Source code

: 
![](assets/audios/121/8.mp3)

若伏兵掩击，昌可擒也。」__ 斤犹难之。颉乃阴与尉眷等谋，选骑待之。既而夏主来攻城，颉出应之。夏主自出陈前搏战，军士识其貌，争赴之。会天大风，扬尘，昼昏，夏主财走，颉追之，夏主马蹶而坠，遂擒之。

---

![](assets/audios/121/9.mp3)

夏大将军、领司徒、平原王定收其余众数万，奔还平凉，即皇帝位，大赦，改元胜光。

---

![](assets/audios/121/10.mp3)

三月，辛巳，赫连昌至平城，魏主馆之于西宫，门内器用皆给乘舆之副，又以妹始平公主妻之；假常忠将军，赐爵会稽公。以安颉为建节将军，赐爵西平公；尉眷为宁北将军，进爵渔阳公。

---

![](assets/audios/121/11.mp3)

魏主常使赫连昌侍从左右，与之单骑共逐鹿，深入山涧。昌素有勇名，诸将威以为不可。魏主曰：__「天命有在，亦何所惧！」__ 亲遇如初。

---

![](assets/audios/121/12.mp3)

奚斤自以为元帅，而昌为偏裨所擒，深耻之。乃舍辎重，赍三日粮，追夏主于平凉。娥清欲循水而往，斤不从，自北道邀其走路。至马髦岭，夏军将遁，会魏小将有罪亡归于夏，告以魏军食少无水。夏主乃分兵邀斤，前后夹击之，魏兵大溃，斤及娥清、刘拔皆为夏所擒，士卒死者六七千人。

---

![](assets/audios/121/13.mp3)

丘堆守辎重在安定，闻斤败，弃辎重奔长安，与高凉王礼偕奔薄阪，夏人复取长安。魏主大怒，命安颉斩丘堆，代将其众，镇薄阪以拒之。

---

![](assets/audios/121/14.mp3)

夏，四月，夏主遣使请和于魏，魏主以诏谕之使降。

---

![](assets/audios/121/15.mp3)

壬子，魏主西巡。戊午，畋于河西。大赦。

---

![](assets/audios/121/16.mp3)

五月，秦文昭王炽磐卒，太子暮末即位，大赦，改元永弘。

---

════════════════════

TO-DO ITEM:
Switch every "魏主" in the data to "魏帝", then write out all the lines again with nothing else changed.

ANSWER SECTION:
Source code

: 
![](assets/audios/121/8.mp3)

若伏兵掩击，昌可擒也。」__ 斤犹难之。颉乃阴与尉眷等谋，选骑待之。既而夏主来攻城，颉出应之。夏主自出陈前搏战，军士识其貌，争赴之。会天大风，扬尘，昼昏，夏主财走，颉追之，夏主马蹶而坠，遂擒之。

---

![](assets/audios/121/9.mp3)

夏大将军、领司徒、平原王定收其余众数万，奔还平凉，即皇帝位，大赦，改元胜光。

---

![](assets/audios/121/10.mp3)

三月，辛巳，赫连昌至平城，魏帝馆之于西宫，门内器用皆给乘舆之副，又以妹始平公主妻之；假常忠将军，赐爵会稽公。以安颉为建节将军，赐爵西平公；尉眷为宁北将军，进爵渔阳公。

---

![](assets/audios/121/11.mp3)

魏帝常使赫连昌侍从左右，与之单骑共逐鹿，深入山涧。昌素有勇名，诸将威以为不可。魏帝曰：__「天命有在，亦何所惧！」__ 亲遇如初。

---

![](assets/audios/121/12.mp3)

奚斤自以为元帅，而昌为偏裨所擒，深耻之。乃舍辎重，赍三日粮，追夏主于平凉。娥清欲循水而往，斤不从，自北道邀其走路。至马髦岭，夏军将遁，会魏小将有罪亡归于夏，告以魏军食少无水。夏主乃分兵邀斤，前后夹击之，魏兵大溃，斤及娥清、刘拔皆为夏所擒，士卒死者六七千人。

---

![](assets/audios/121/13.mp3)

丘堆守辎重在安定，闻斤败，弃辎重奔长安，与高凉王礼偕奔薄阪，夏人复取长安。魏帝大怒，命安颉斩丘堆，代将其众，镇薄阪以拒之。

---

![](assets/audios/121/14.mp3)

夏，四月，夏主遣使请和于魏，魏帝以诏谕之使降。

---

![](assets/audios/121/15.mp3)

壬子，魏帝西巡。戊午，畋于河西。大赦。

---

![](assets/audios/121/16.mp3)

五月，秦文昭王炽磐卒，太子暮末即位，大赦，改元永弘。

---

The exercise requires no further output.